2.  Resources explaining how lighting works will be critical for you b/c  you want to understand the nature of the light or more specifically if it is hard or soft. Right now I think you are probably focusing on "how do I get MORE light" when the issue for this type of work is probably more about the nature of the photography.  Food photography almost always looks best when it involves soft lighting.  How do you get soft lighting?  Lighting Science and Magic will give you a lot more detail on this but basically it's going to be a function of how big the light source is, how close it is to the subject, the nature of the shadows (which are affected by the first two) and light modifiers (soft boxes, reflectors, and so on).

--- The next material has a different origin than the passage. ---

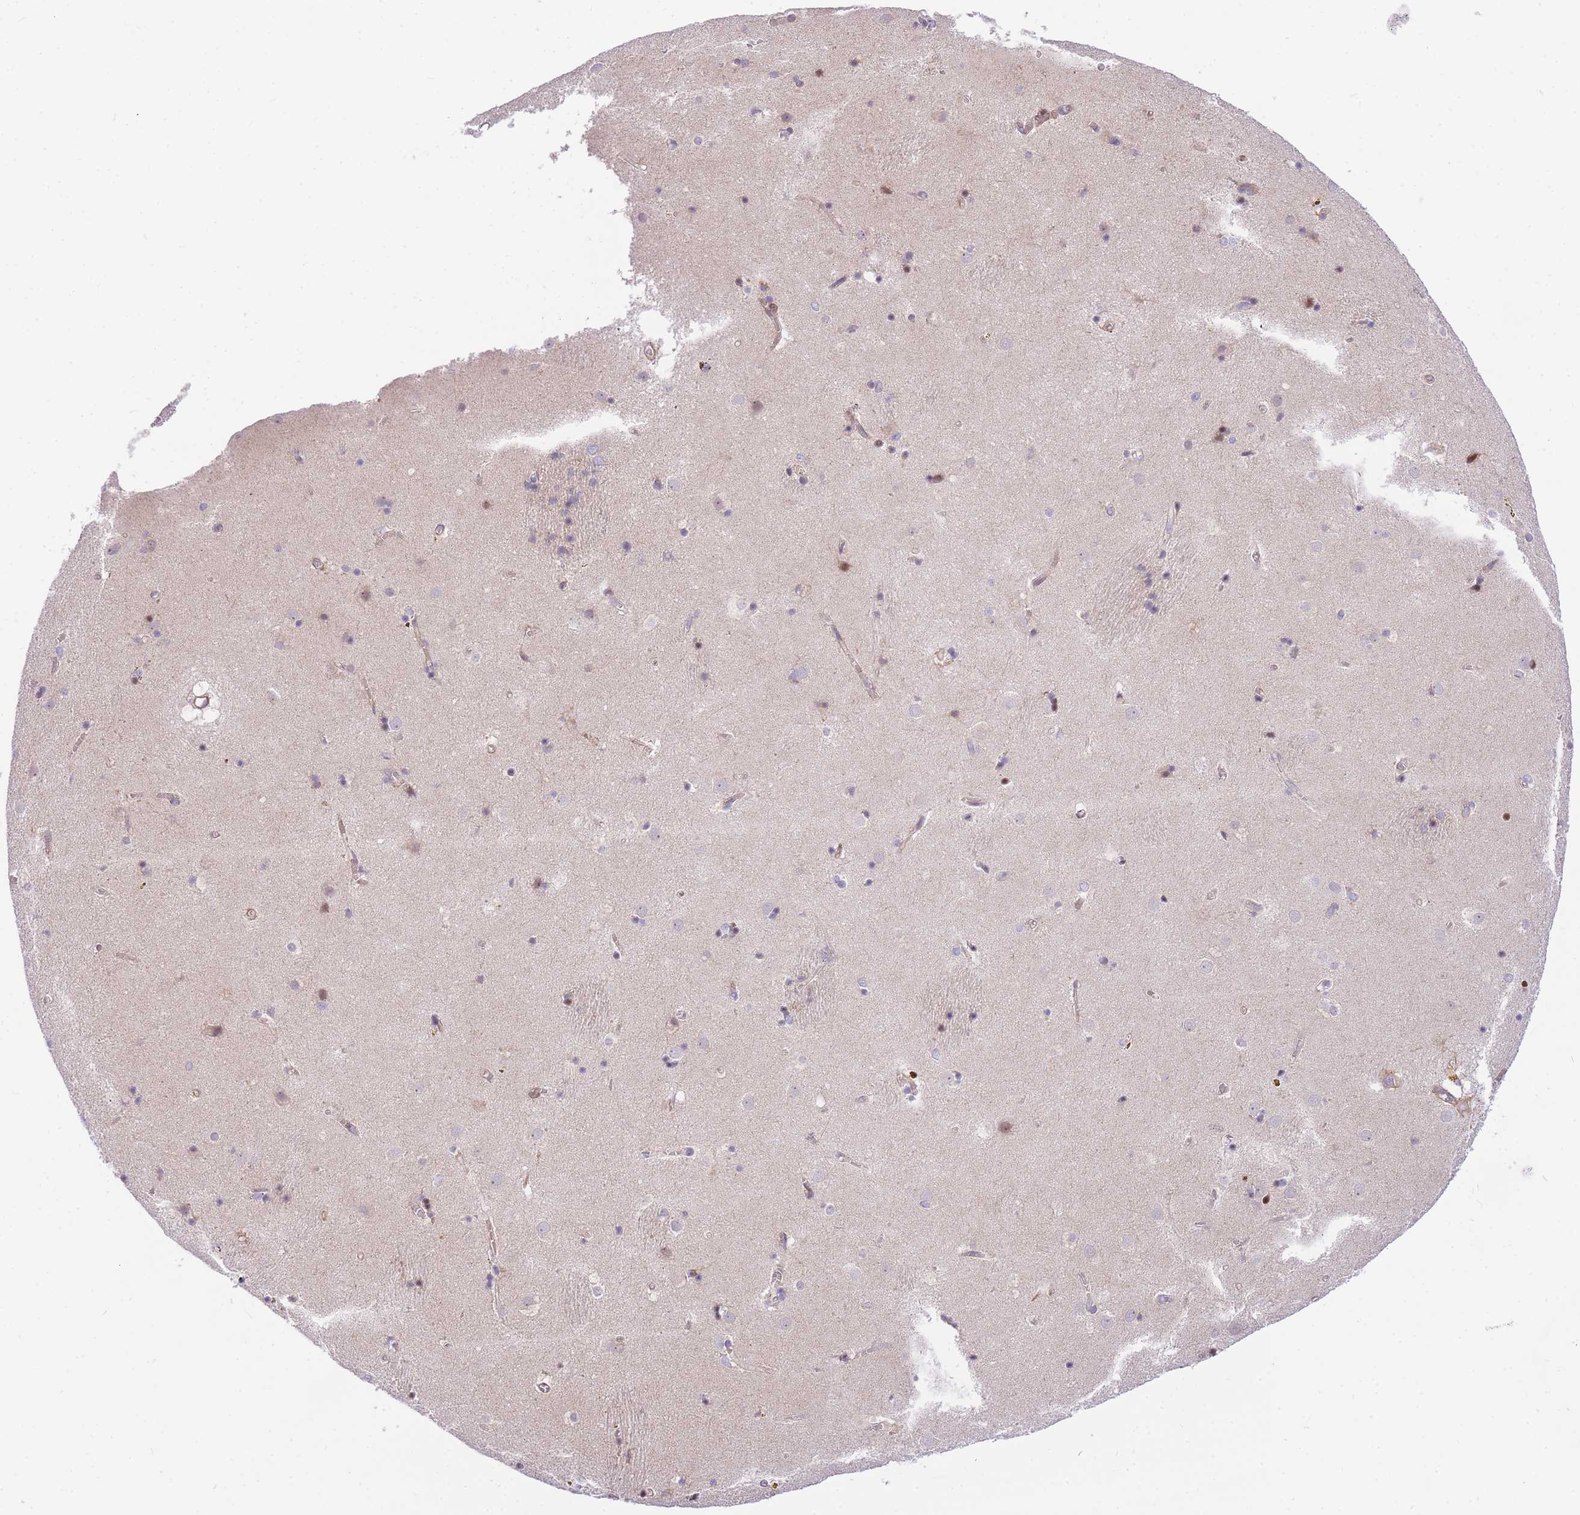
{"staining": {"intensity": "moderate", "quantity": "<25%", "location": "nuclear"}, "tissue": "caudate", "cell_type": "Glial cells", "image_type": "normal", "snomed": [{"axis": "morphology", "description": "Normal tissue, NOS"}, {"axis": "topography", "description": "Lateral ventricle wall"}], "caption": "Immunohistochemical staining of unremarkable human caudate demonstrates low levels of moderate nuclear expression in approximately <25% of glial cells.", "gene": "S100PBP", "patient": {"sex": "male", "age": 70}}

3.  Given everything I've just said above, some of the best uses of your limited cash may not be more lighting.  It may be:  2 sheets of foam core (with clamps you can use to help them stand up), a semi-transparent drape liner (white or cream) that will filter light, and a tripod with a center column that tilts (so you could put it directly over top of food).  All of that (combined with placement of your lighting source) will help you produce a lovely soft light.  Here's a tip:  do a test shot with your lights (continuous or speed light) and look at the result, focusing on the shadows.  If the shadows are soft and barely there.  Or non distinct shadows, then you're probably getting the lighting you want and need for this type of photography.  Sharp lines on the shadows or dark shadows and your lighting is too hard.  And you can use the tripod with a timer or shutter release to compensate for lower levels of lighting (at least if you're shooting stills--video is another matter that I can't speak to).

4.  I also find that investing money at yard sales for an interesting piece of wood or marble, unique placemats, a table cloth with a distinctive fibre or weave, a remarkable plate or serving dish...those are all useful for food photography props.


----------



## UpperSpoon (Feb 12, 2018)

@JoeW this is great advice thank you. I will play around with it today.

I have been shopping at garage sales quite a lot actually. Have gotten some pretty cool little pieces.


----------